Latest Article|September 3, 2020|Free
::Making Grown Men Cry Since 1992
2 min read
The term “barley wine-style” is a new one on us. We like to think the guys at Avery Brewing Co. were making hand quotation marks as they seized on the phrase. That’s because Hog Heaven is hardly the malt bomb that you’d expect from a bottle with “Barley Wine” on the label. Most powerhouses in the barley wine class, like Stone’s Old Guardian or Anchor’s Old Foghorn, are heavy on sugary roasted malts and can knock you out with a boozy left hook. In a class of beasts and brutes, Hog Heaven is the Oscar de la Hoya of the barley wine world.Avery’s beverages, if you’re not familiar, are brutes themselves, specializing in the huge and hoppy. Stone’s strongest beer never exceeds 12 percent alcohol by volume, whereas Avery brews at least three that exceed 15 percent.

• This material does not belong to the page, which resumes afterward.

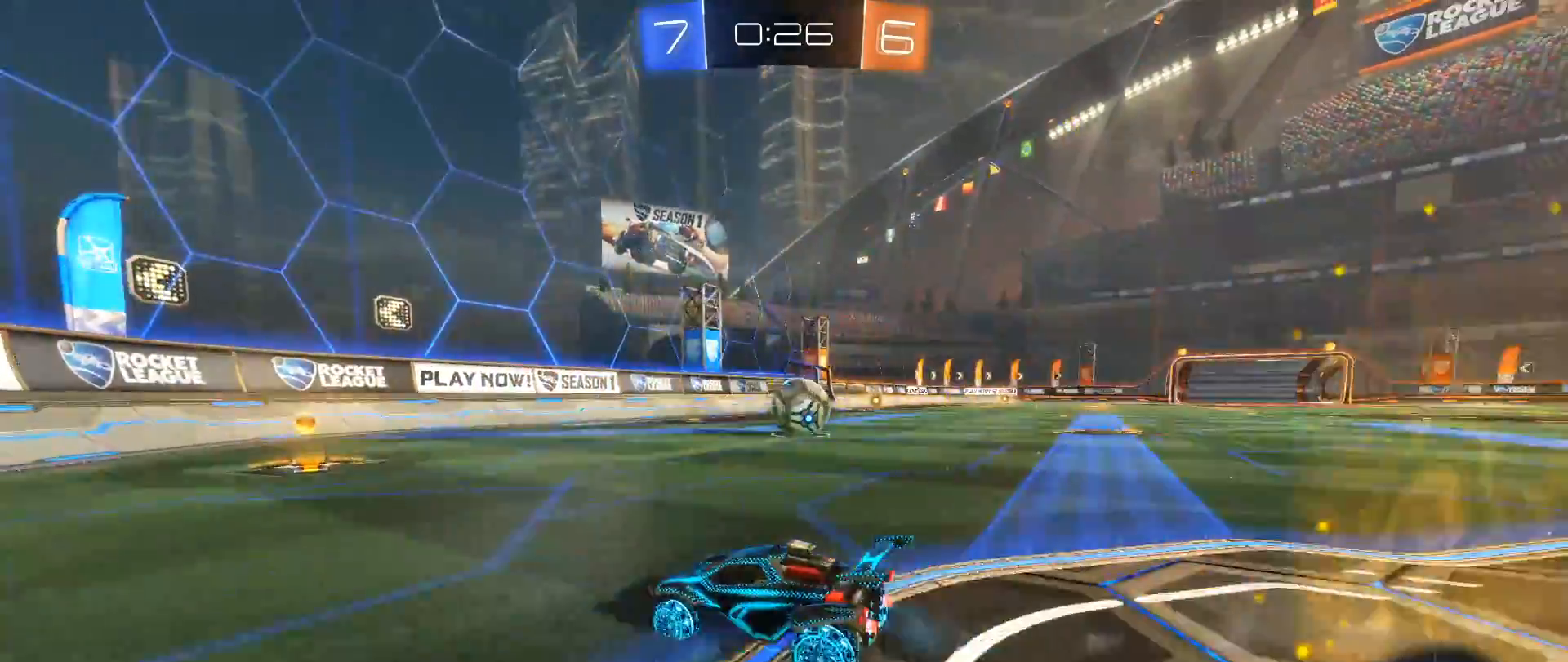
{"buttons": [], "left_stick": "right", "right_stick": "center", "events": [[17, "left_stick", "center"], [467, "R2", "up"], [500, "left_stick", "right"]]}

Which is why it’s kind of insane that this monolith’s only attempt at the barley wine is one of its weakest beers at “only” 9.2 percent.On first pour the beer looks caramel red and opaque and deceptively “smooth.” The nose is there; it certainly smells like a barley wine—all alcohol and sugar. But the first sip shatters that impression. We were reminded of a super sweet IPA (think Lenny’s RIPA). Like an IPA, it was supremely drinkable, not merely sipable like most barley wines tend to be. There was little head, but it stuck around. The burnt-amber booze flavor slid down the gullet rather than sticking to our tongues. Misnomer or stroke of genius? We don’t know. Either way, the bottle needs to say “Barley Wine-style” along with a sticker that reads: "Danger: Thirsty Beware."